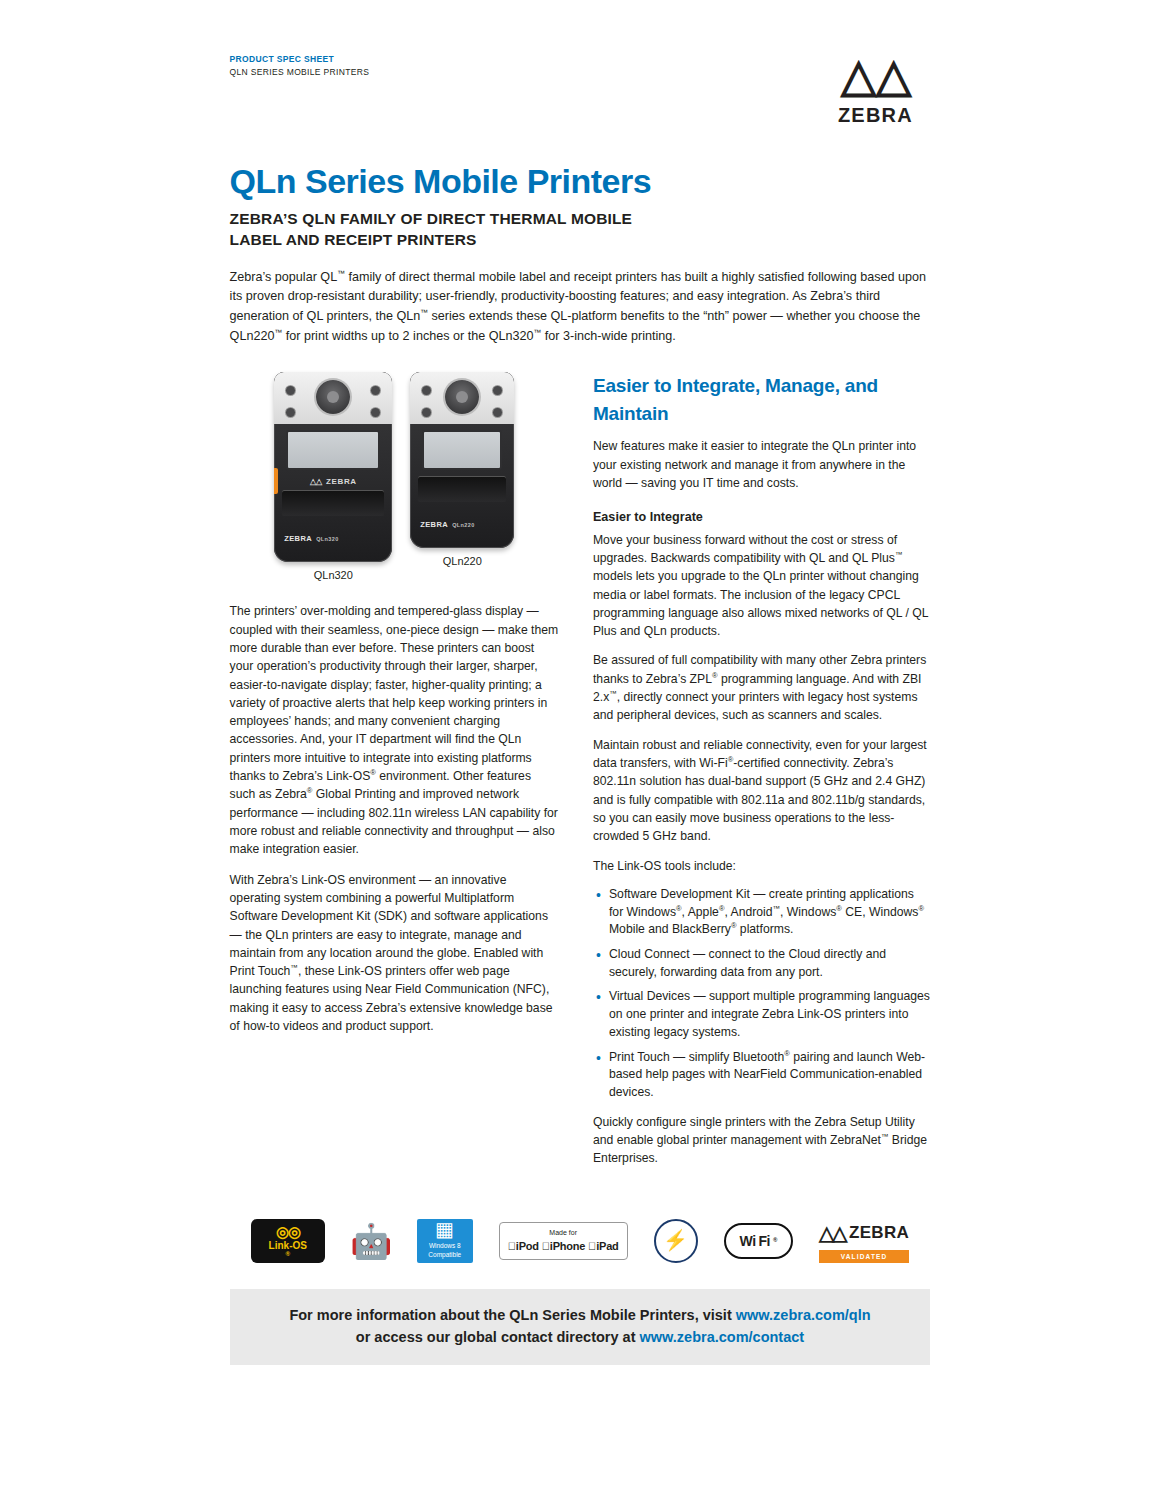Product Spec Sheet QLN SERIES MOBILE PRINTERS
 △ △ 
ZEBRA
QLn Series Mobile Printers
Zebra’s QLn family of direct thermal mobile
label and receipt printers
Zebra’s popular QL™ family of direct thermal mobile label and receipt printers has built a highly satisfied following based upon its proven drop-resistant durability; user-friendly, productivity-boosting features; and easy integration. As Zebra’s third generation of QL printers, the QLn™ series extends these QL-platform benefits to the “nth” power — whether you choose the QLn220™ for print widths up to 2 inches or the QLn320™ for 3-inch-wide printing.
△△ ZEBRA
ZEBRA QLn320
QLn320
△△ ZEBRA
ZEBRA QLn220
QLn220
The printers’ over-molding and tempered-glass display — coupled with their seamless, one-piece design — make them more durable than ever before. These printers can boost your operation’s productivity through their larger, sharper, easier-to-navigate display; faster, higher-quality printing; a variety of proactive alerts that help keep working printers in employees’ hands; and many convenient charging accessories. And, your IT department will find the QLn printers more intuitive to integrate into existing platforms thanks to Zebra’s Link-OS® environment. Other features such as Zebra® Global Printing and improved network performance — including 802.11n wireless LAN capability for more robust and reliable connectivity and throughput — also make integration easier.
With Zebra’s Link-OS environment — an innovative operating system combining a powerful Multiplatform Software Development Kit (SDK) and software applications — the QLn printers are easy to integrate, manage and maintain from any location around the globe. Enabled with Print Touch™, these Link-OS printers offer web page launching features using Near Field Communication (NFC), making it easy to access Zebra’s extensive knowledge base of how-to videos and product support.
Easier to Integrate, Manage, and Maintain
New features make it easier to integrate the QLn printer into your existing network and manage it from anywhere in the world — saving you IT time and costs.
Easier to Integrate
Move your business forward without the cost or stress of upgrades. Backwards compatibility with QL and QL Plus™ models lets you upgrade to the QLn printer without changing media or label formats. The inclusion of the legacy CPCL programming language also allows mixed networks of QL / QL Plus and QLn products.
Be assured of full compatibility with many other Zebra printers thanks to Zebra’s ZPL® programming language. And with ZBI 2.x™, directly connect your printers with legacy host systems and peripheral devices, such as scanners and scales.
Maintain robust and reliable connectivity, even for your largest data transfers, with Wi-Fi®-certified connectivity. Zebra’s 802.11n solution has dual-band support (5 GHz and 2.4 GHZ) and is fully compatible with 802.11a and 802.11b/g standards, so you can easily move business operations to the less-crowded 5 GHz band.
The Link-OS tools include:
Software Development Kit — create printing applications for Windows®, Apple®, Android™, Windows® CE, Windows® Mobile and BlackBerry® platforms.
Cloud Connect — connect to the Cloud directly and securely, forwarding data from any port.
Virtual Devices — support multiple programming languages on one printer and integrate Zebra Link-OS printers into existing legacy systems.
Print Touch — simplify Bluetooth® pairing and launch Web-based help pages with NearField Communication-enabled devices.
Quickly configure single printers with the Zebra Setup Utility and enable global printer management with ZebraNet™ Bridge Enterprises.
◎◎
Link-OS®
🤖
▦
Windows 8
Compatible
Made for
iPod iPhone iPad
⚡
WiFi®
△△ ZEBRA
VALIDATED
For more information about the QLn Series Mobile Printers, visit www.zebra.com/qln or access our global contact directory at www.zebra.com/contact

▬▬▬▬▬▬

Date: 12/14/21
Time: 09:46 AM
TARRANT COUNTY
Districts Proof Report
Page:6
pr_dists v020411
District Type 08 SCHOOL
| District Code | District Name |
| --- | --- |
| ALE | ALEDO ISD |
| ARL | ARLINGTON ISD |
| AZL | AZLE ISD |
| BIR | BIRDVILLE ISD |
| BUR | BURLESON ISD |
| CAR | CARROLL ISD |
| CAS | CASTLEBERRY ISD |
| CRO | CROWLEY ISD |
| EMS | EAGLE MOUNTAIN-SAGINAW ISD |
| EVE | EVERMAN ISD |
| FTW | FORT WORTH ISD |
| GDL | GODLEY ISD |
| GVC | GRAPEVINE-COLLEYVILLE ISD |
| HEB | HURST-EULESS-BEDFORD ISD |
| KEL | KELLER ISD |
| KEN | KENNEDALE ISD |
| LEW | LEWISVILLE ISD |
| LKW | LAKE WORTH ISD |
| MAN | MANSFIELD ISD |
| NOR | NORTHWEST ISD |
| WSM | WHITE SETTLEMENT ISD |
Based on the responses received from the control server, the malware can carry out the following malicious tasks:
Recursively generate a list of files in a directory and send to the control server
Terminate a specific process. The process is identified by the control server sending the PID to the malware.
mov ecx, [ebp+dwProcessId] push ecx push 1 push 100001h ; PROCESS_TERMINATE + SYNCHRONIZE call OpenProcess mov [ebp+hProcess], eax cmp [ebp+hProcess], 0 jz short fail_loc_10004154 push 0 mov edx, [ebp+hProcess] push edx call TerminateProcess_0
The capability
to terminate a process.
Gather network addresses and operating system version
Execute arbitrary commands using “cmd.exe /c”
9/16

▬▬▬▬▬▬

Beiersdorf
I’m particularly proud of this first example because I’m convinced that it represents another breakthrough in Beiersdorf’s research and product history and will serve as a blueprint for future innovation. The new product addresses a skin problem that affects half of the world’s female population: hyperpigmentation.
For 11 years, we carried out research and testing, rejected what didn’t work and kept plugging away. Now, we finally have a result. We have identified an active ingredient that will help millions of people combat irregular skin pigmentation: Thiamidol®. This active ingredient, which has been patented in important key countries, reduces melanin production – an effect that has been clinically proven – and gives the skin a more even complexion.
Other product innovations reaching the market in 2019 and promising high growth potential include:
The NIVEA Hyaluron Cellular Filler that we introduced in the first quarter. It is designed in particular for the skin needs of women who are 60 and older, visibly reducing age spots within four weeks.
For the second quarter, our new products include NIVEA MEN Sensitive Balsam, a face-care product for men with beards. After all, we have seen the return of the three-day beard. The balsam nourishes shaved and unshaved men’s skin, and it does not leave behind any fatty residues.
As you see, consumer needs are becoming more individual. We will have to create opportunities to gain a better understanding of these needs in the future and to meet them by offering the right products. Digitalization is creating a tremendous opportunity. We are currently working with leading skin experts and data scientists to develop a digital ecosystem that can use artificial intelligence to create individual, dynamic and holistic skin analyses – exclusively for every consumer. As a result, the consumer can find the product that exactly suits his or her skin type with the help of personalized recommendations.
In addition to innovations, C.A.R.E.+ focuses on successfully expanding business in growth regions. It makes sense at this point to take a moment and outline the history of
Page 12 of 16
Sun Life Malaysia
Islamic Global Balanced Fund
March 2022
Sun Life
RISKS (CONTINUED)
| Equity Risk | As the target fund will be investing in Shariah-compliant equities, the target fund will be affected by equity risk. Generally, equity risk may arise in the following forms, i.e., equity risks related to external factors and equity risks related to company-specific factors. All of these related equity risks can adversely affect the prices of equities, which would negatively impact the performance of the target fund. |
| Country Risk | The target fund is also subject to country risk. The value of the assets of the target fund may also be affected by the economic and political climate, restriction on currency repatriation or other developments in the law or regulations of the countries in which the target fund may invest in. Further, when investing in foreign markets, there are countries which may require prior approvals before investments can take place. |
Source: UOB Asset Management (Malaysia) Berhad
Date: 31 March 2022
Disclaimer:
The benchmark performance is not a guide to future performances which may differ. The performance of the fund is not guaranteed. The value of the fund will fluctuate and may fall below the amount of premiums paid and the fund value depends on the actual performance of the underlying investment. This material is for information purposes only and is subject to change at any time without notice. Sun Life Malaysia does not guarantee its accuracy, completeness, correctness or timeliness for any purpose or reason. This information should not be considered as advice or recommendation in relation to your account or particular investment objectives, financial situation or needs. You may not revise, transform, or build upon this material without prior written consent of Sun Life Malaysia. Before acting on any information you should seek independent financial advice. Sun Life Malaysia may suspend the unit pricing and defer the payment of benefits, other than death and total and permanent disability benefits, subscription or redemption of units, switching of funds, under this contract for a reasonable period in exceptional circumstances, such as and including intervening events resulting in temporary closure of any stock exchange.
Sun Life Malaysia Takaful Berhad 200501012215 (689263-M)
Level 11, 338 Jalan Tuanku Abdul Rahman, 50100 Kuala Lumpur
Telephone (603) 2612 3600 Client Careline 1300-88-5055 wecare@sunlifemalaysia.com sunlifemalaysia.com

▬▬▬▬▬▬

**EXERCISE:**
Lines in the data that hold "innovations" must be located and copied.

**RESULT:**
Other product innovations reaching the market in 2019 and promising high growth potential include:
In addition to innovations, C.A.R.E.+ focuses on successfully expanding business in growth regions. It makes sense at this point to take a moment and outline the history of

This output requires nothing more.